• **Task item**:
Give a faithful, exact copy of all entries, minus the images.

• **Data extract**:
-----

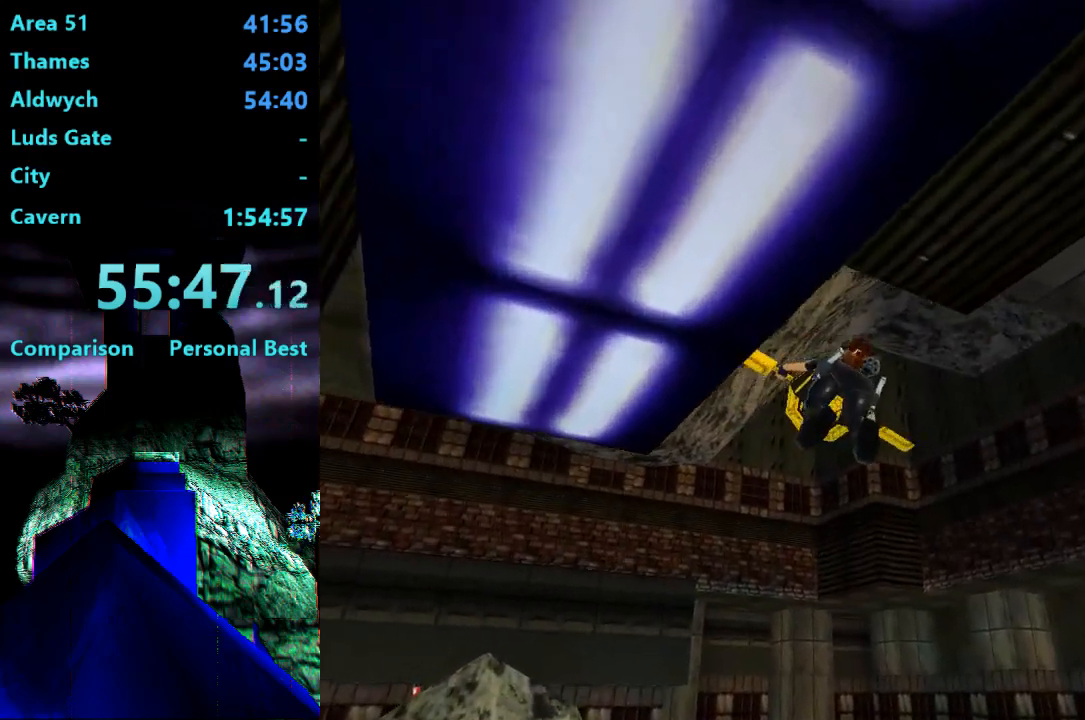
{"buttons": ["SQUARE", "DPAD_DOWN", "DPAD_RIGHT"], "right_stick": "center", "events": [[67, "DPAD_RIGHT", "up"], [233, "DPAD_RIGHT", "down"], [267, "DPAD_DOWN", "down"]]}
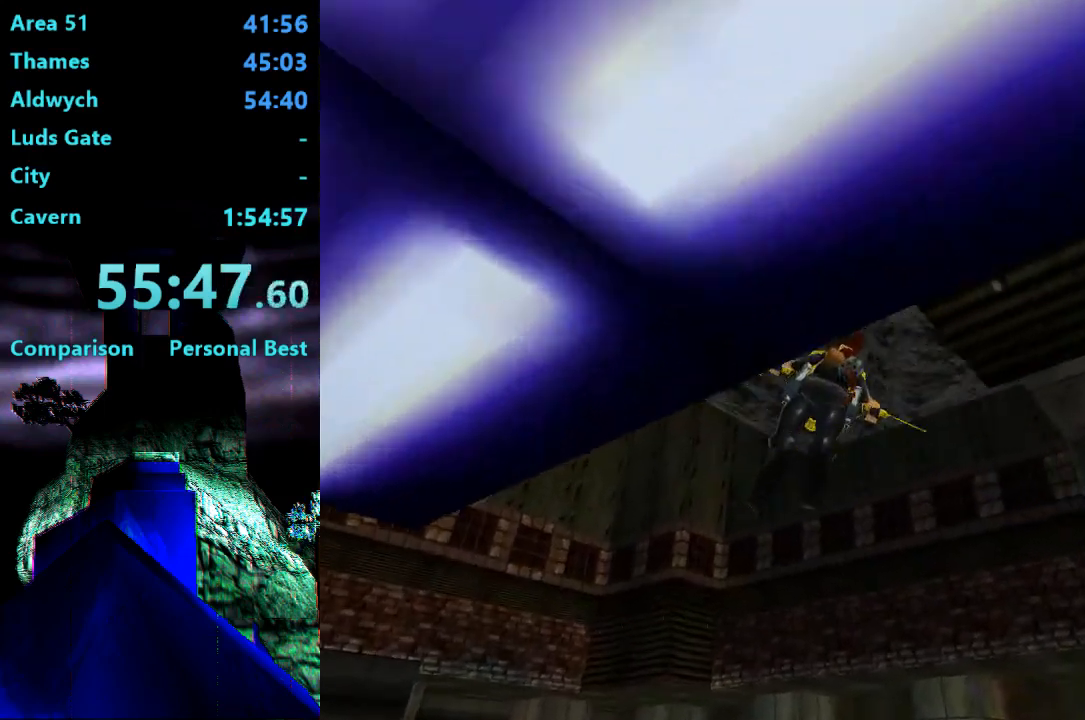
{"buttons": ["DPAD_UP", "DPAD_RIGHT"], "right_stick": "center", "events": [[167, "SQUARE", "up"], [333, "DPAD_DOWN", "up"], [433, "DPAD_UP", "down"]]}
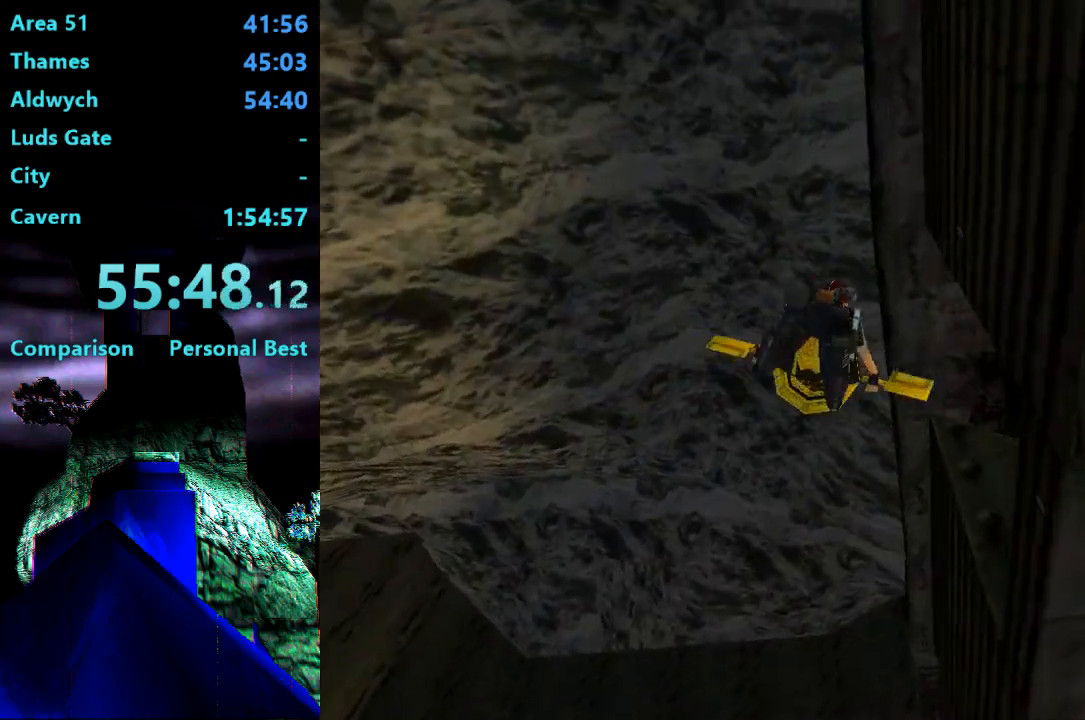
{"buttons": ["DPAD_UP", "DPAD_RIGHT"], "right_stick": "center", "events": []}
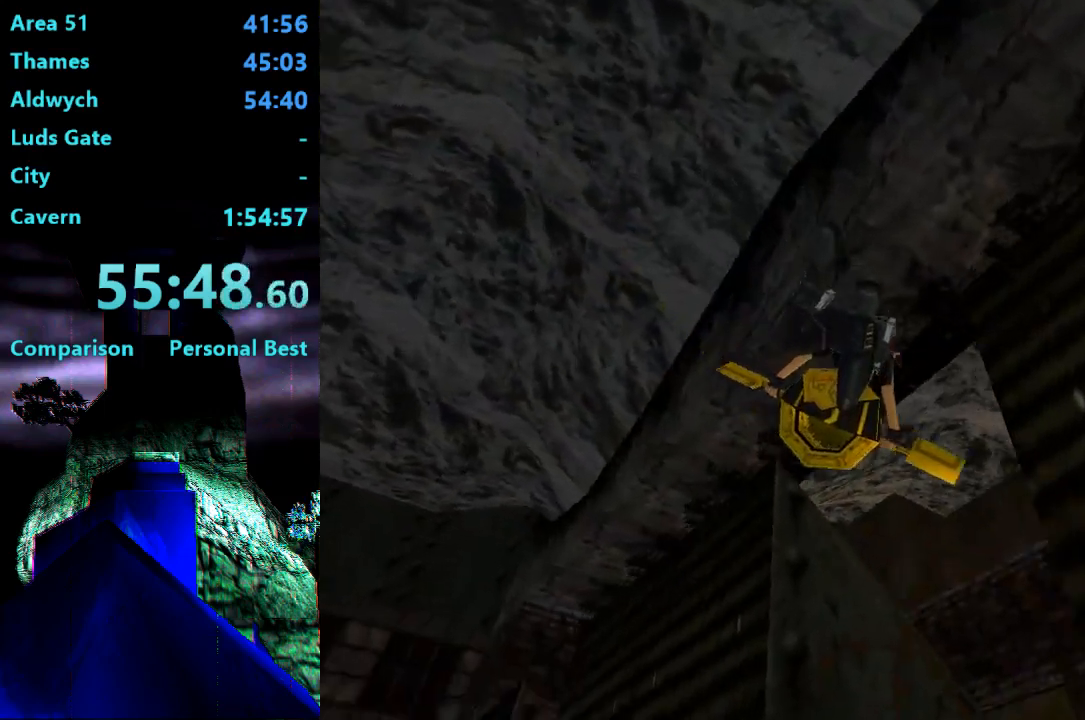
{"buttons": ["SQUARE"], "right_stick": "center", "events": [[333, "DPAD_RIGHT", "up"], [500, "DPAD_UP", "up"], [500, "SQUARE", "down"]]}
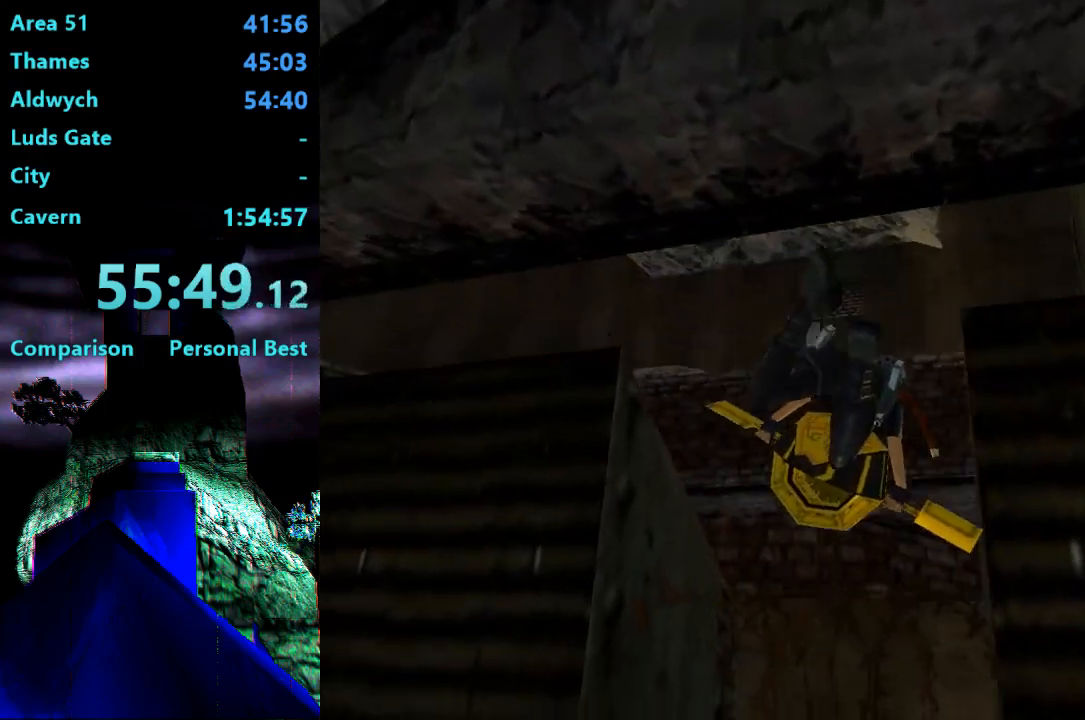
{"buttons": ["SQUARE", "DPAD_DOWN", "DPAD_LEFT"], "right_stick": "center", "events": [[417, "DPAD_LEFT", "down"], [467, "DPAD_DOWN", "down"]]}
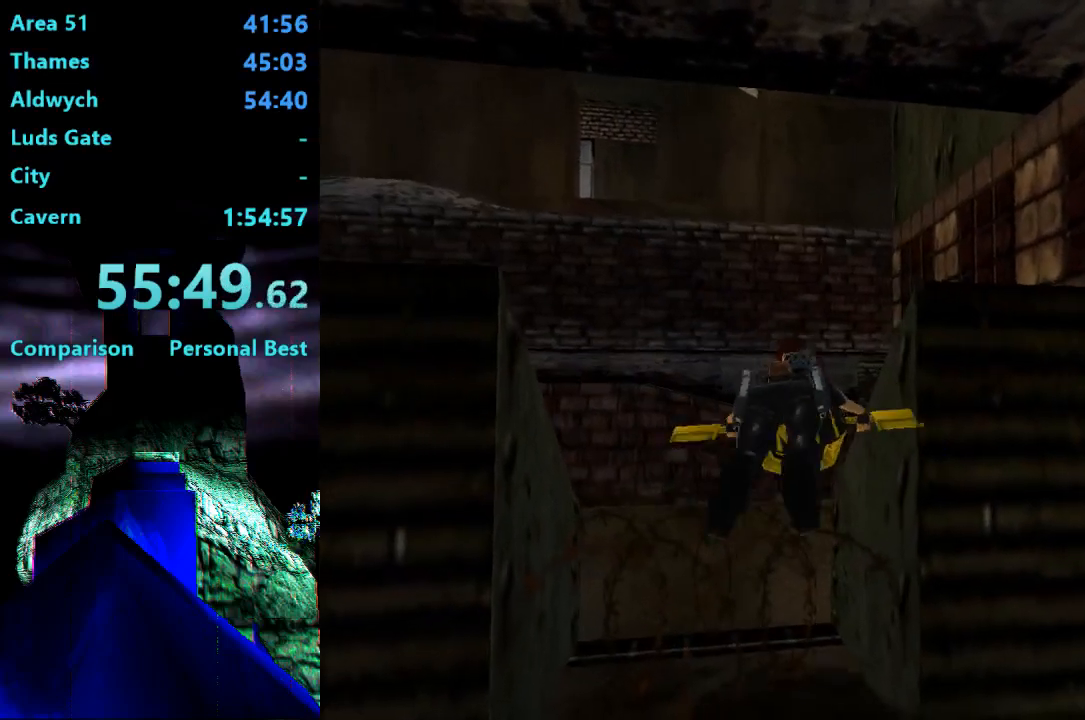
{"buttons": ["SQUARE", "DPAD_UP", "DPAD_RIGHT"], "right_stick": "center", "events": [[33, "DPAD_DOWN", "up"], [100, "DPAD_LEFT", "up"], [267, "DPAD_UP", "down"], [333, "DPAD_UP", "up"], [433, "DPAD_RIGHT", "down"], [433, "DPAD_UP", "down"]]}
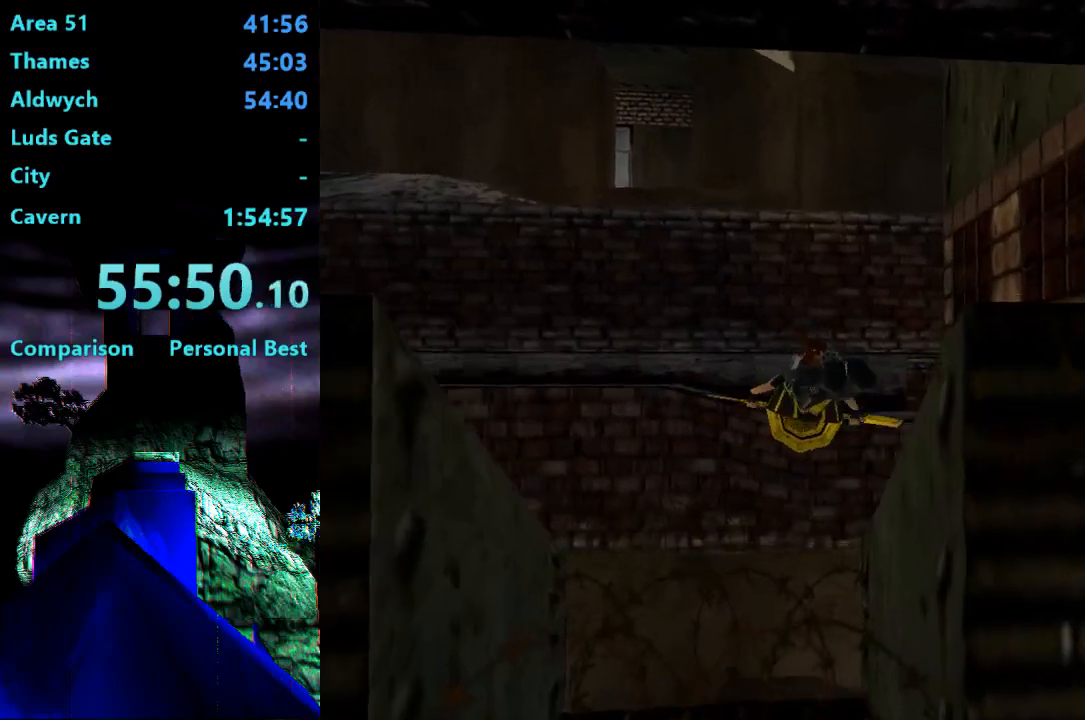
{"buttons": ["SQUARE"], "right_stick": "center", "events": [[133, "DPAD_UP", "up"], [167, "DPAD_RIGHT", "up"], [267, "DPAD_RIGHT", "down"], [433, "DPAD_RIGHT", "up"]]}
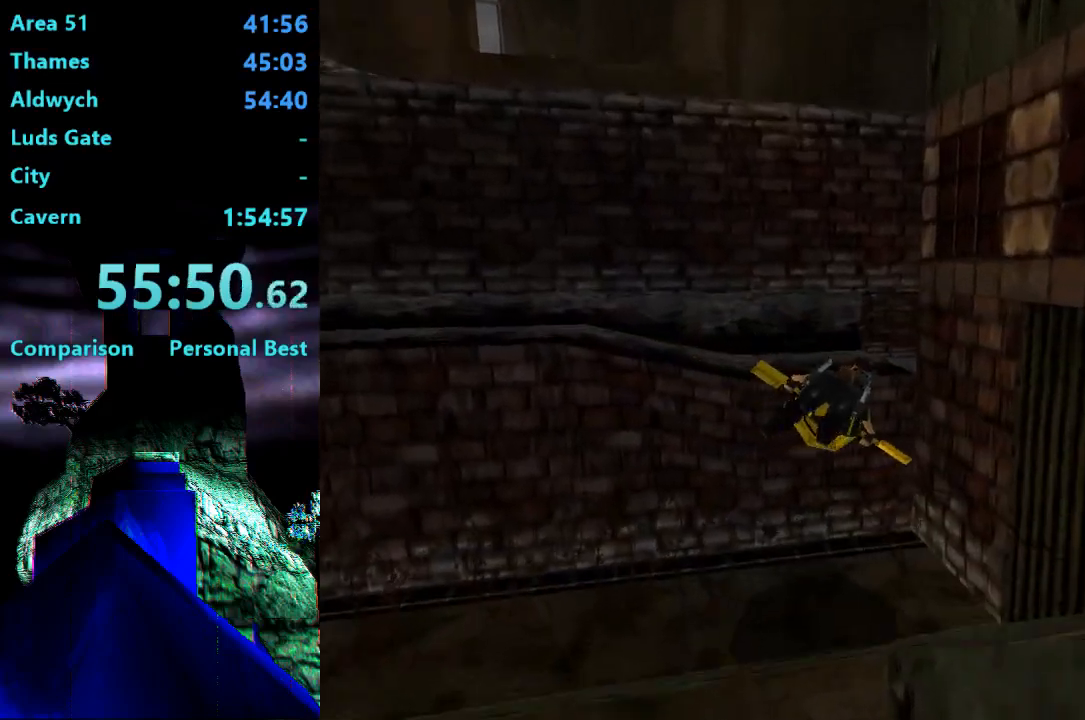
{"buttons": ["SQUARE", "DPAD_LEFT"], "right_stick": "center", "events": [[33, "DPAD_DOWN", "down"], [167, "DPAD_DOWN", "up"], [333, "DPAD_LEFT", "down"]]}
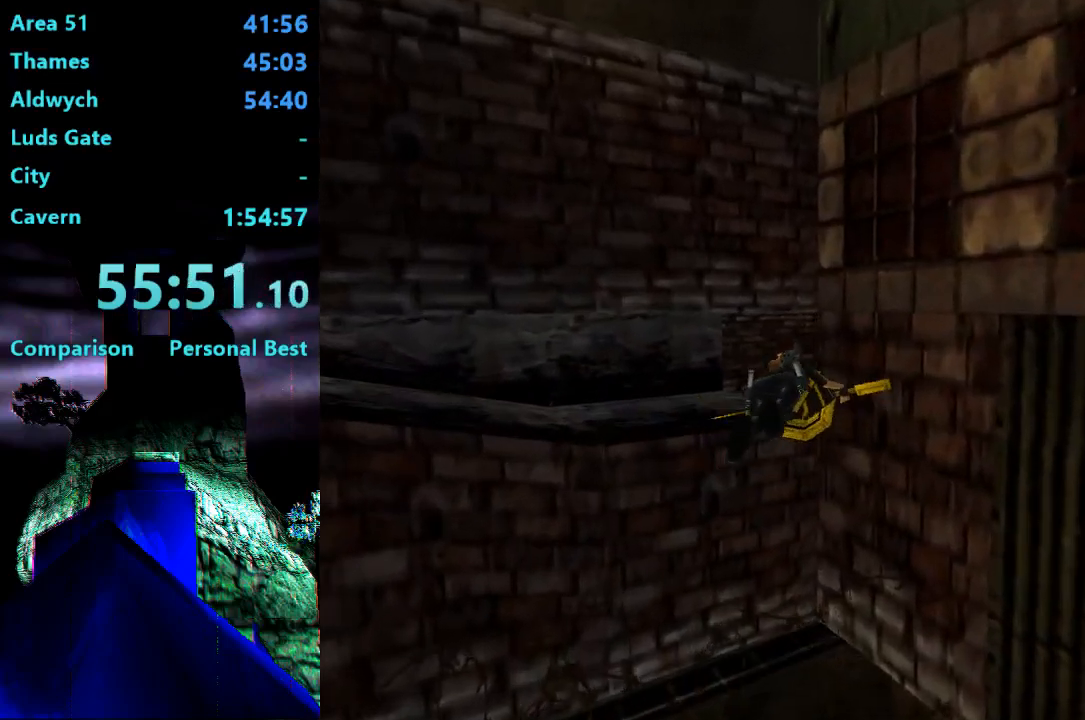
{"buttons": ["DPAD_RIGHT"], "right_stick": "center", "events": [[100, "DPAD_LEFT", "up"], [200, "DPAD_RIGHT", "down"], [400, "SQUARE", "up"]]}
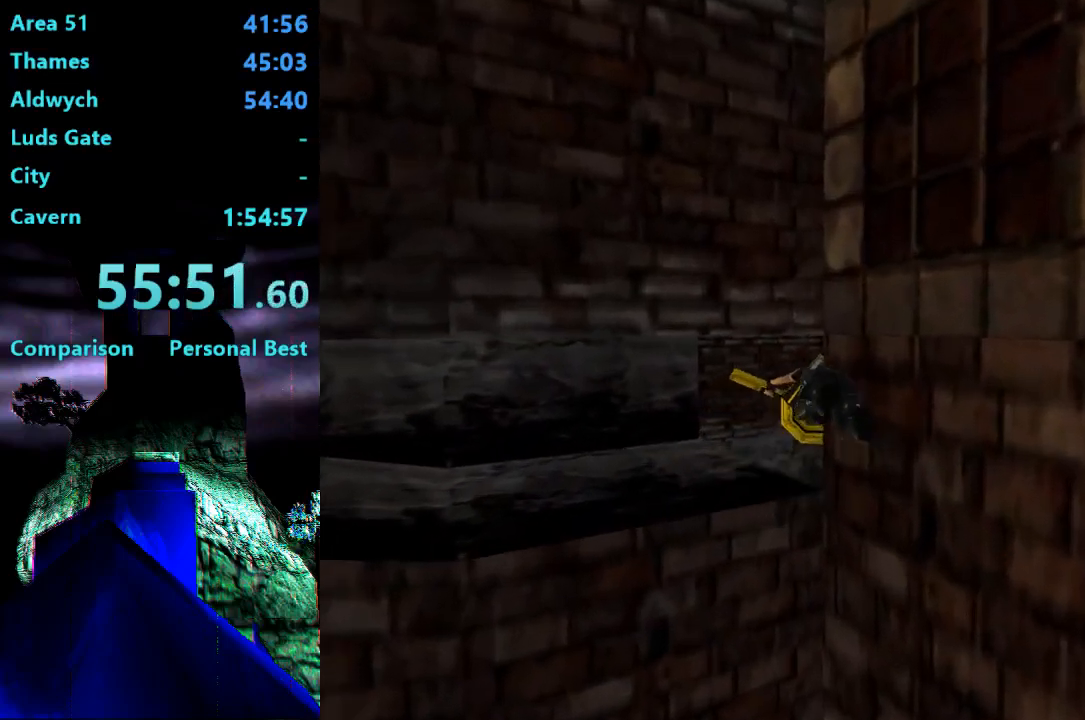
{"buttons": ["DPAD_RIGHT"], "right_stick": "center", "events": []}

-----

• **Task response**:
{"buttons": ["SQUARE", "DPAD_DOWN", "DPAD_RIGHT"], "right_stick": "center", "events": [[67, "DPAD_RIGHT", "up"], [233, "DPAD_RIGHT", "down"], [267, "DPAD_DOWN", "down"]]}
{"buttons": ["DPAD_UP", "DPAD_RIGHT"], "right_stick": "center", "events": [[167, "SQUARE", "up"], [333, "DPAD_DOWN", "up"], [433, "DPAD_UP", "down"]]}
{"buttons": ["DPAD_UP", "DPAD_RIGHT"], "right_stick": "center", "events": []}
{"buttons": ["SQUARE"], "right_stick": "center", "events": [[333, "DPAD_RIGHT", "up"], [500, "DPAD_UP", "up"], [500, "SQUARE", "down"]]}
{"buttons": ["SQUARE", "DPAD_DOWN", "DPAD_LEFT"], "right_stick": "center", "events": [[417, "DPAD_LEFT", "down"], [467, "DPAD_DOWN", "down"]]}
{"buttons": ["SQUARE", "DPAD_UP", "DPAD_RIGHT"], "right_stick": "center", "events": [[33, "DPAD_DOWN", "up"], [100, "DPAD_LEFT", "up"], [267, "DPAD_UP", "down"], [333, "DPAD_UP", "up"], [433, "DPAD_RIGHT", "down"], [433, "DPAD_UP", "down"]]}
{"buttons": ["SQUARE"], "right_stick": "center", "events": [[133, "DPAD_UP", "up"], [167, "DPAD_RIGHT", "up"], [267, "DPAD_RIGHT", "down"], [433, "DPAD_RIGHT", "up"]]}
{"buttons": ["SQUARE", "DPAD_LEFT"], "right_stick": "center", "events": [[33, "DPAD_DOWN", "down"], [167, "DPAD_DOWN", "up"], [333, "DPAD_LEFT", "down"]]}
{"buttons": ["DPAD_RIGHT"], "right_stick": "center", "events": [[100, "DPAD_LEFT", "up"], [200, "DPAD_RIGHT", "down"], [400, "SQUARE", "up"]]}
{"buttons": ["DPAD_RIGHT"], "right_stick": "center", "events": []}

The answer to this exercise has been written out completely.